Under the accord, Medicare can no longer deny people coverage for skilled care services simply because they have reached a plateau and their conditions have stopped improving. In other words, residents with chronic conditions and disabilities can continue to receive skilled care for as long as it’s needed, provided they meet other coverage requirements. Think of what this could mean for Alzheimer’s care alone.

If you haven’t heard much about this development, don’t be embarrassed. As it turns out, CMS is not required to mention it.

And you can probably understand why federal officials might be reluctant to pass along news that could net skilled care operators billions of additional Medicare dollars. But there it is.

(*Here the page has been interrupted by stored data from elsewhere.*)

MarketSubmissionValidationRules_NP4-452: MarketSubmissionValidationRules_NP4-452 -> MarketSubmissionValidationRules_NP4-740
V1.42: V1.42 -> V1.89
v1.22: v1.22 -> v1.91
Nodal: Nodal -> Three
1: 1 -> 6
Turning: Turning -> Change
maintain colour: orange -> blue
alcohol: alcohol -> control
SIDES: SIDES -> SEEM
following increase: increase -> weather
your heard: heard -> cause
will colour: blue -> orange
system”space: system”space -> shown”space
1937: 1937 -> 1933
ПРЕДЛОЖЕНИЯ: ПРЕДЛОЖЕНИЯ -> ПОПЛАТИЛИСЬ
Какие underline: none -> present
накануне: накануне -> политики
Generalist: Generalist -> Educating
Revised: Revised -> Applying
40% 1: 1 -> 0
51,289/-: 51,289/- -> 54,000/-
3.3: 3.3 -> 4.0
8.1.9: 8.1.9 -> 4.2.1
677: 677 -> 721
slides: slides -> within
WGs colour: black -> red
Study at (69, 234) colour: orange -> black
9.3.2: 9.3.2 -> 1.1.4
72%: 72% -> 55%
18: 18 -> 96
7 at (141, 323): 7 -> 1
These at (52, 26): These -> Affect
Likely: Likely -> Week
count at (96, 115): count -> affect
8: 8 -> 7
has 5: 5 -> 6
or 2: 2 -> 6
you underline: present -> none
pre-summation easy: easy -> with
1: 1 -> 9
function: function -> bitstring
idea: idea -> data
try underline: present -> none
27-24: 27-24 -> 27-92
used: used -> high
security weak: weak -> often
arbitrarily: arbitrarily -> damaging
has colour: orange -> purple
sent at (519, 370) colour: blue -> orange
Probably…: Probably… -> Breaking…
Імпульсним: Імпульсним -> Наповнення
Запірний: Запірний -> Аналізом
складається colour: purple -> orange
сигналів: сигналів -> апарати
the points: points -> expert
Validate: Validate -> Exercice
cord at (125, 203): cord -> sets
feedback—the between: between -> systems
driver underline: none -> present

We can expect more clarification early next year, when regulators will be required to issue revised manuals. But some of the new coverage guidelines have already emerged:

  • Skilled services will be covered when “necessary to maintain the patient’s current condition or prevent or slow further deterioration.”
  • Skilled therapy must be based on a patient’s clinical condition and be provided by a registered nurse, licensed practical nurse or therapist.
  • Medicare will cover up to 100 days in a nursing home per “benefit period,” which starts when a beneficiary enters the hospital or a nursing home for skilled care and ends 60 days after the skilled care has been discontinued.
  • Even if residents do not qualify for Medicare for their stay in the nursing home, Medicare may cover physical therapy and other skilled care for those who meet the requirements for outpatient therapy. The $1,900 outpatient therapy caps also apply.
  • A special review process will be set up for patients whose claims were denied after the lawsuit was filed on Jan. 18, 2011.

For long-term care, the potential fruits of this settlement are hard to overestimate. It sure marks a nice departure from the raw deals CMS has been serving up lately.